COMMENT
The Rev Rob McKay perpetuates an example of outdated religious attitudes to sexuality in his appeal to science for support. Nature/nurture issues were settled decades ago and the debate has moved on.
Academics now agree that both nature and nurture and their interaction make us what we are, and those who try to turn back the clock and insist any human behaviour is almost entirely nature or almost entirely nurture are maverick, and paying more attention to activism than science.
A far better summary is: "Genes create a tendency, not a tyranny" and "You can foster or foil any genetic tendencies". If one member of an identical twin pair is homosexual, there is only an 11 per cent chance the other twin is. That 11 per cent concordance results from a combination of genes plus upbringing, so we see that neither is overwhelming.
So it is genes plus upbringing which create a tendency, not a tyranny.
Identical twins have identical genes, and essentially identical upbringing.

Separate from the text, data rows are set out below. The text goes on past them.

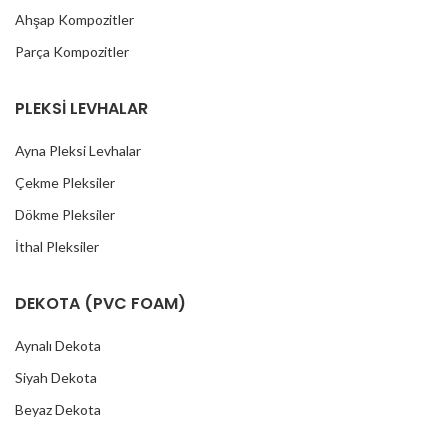
Ahşap Kompozitler
Parça Kompozitler
PLEKSİ LEVHALAR
Ayna Pleksi Levhalar
Çekme Pleksiler
Dökme Pleksiler
İthal Pleksiler
DEKOTA (PVC FOAM)
Aynalı Dekota
Siyah Dekota
Beyaz Dekota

The other important factor is chance, which has a strong effect on us because random events are often unusual and memorable. Note that these twin studies incorporate the influences of all factors combined, including those we are yet to discover.
The net effect is 11 per cent concordance. We will never, therefore, discover some factor which will negate this conclusion.

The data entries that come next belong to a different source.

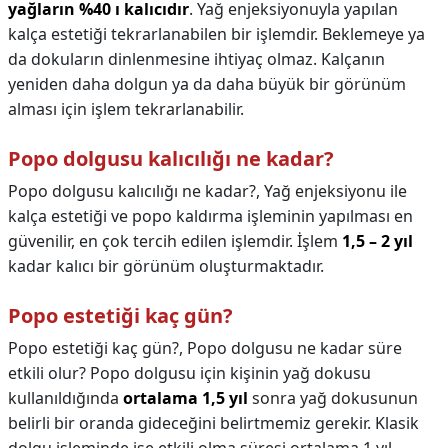
yağların %40 ı kalıcıdır
. Yağ enjeksiyonuyla yapılan
kalça estetiği tekrarlanabilen bir işlemdir. Beklemeye ya
da dokuların dinlenmesine ihtiyaç olmaz. Kalçanın
yeniden daha dolgun ya da daha büyük bir görünüm
alması için işlem tekrarlanabilir.
Popo dolgusu kalıcılığı ne kadar?
Popo dolgusu kalıcılığı ne kadar?,
Yağ enjeksiyonu ile
kalça estetiği ve popo kaldırma işleminin yapılması en
güvenilir, en çok tercih edilen işlemdir. İşlem
1,5 – 2 yıl
kadar kalıcı bir görünüm oluşturmaktadır.
Popo estetiği kaç gün?
Popo estetiği kaç gün?,
Popo dolgusu ne kadar süre
etkili olur? Popo dolgusu için kişinin yağ dokusu
kullanıldığında
ortalama 1,5 yıl
sonra yağ dokusunun
belirli bir oranda gideceğini belirtmemiz gerekir. Klasik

Homosexuality is only one well-studied example of many. Studies of identical twins for masculinity/femininity, transsexuality, leadership, drug addiction, alcoholism, novelty-seeking, suicide, extraversion, schizophrenia, altruism, depression, fundamentalism and so on only rarely produce concordance near 100 per cent for less common traits.
This argument usually arises because the experience of people is that it can be very hard to change some trait (for instance, alcoholism), therefore it is tempting to say it is innate. But most traits are the result of reinforcement in our minds, and perhaps bodies, hundreds or thousands of times over many years and it is no wonder that a similar prolonged intense effort would be required to change them. Alcoholics can testify to that.
Those conservative religious people who believe that part of their good news is that change for any trait is possible, though difficult, have solid scientific backing that it is not unreasonable to try. Is not potential change already the basis for political action of any stripe?
* Dr Neil Whitehead, of Lower Hutt, is the author of My Genes Made Me Do It!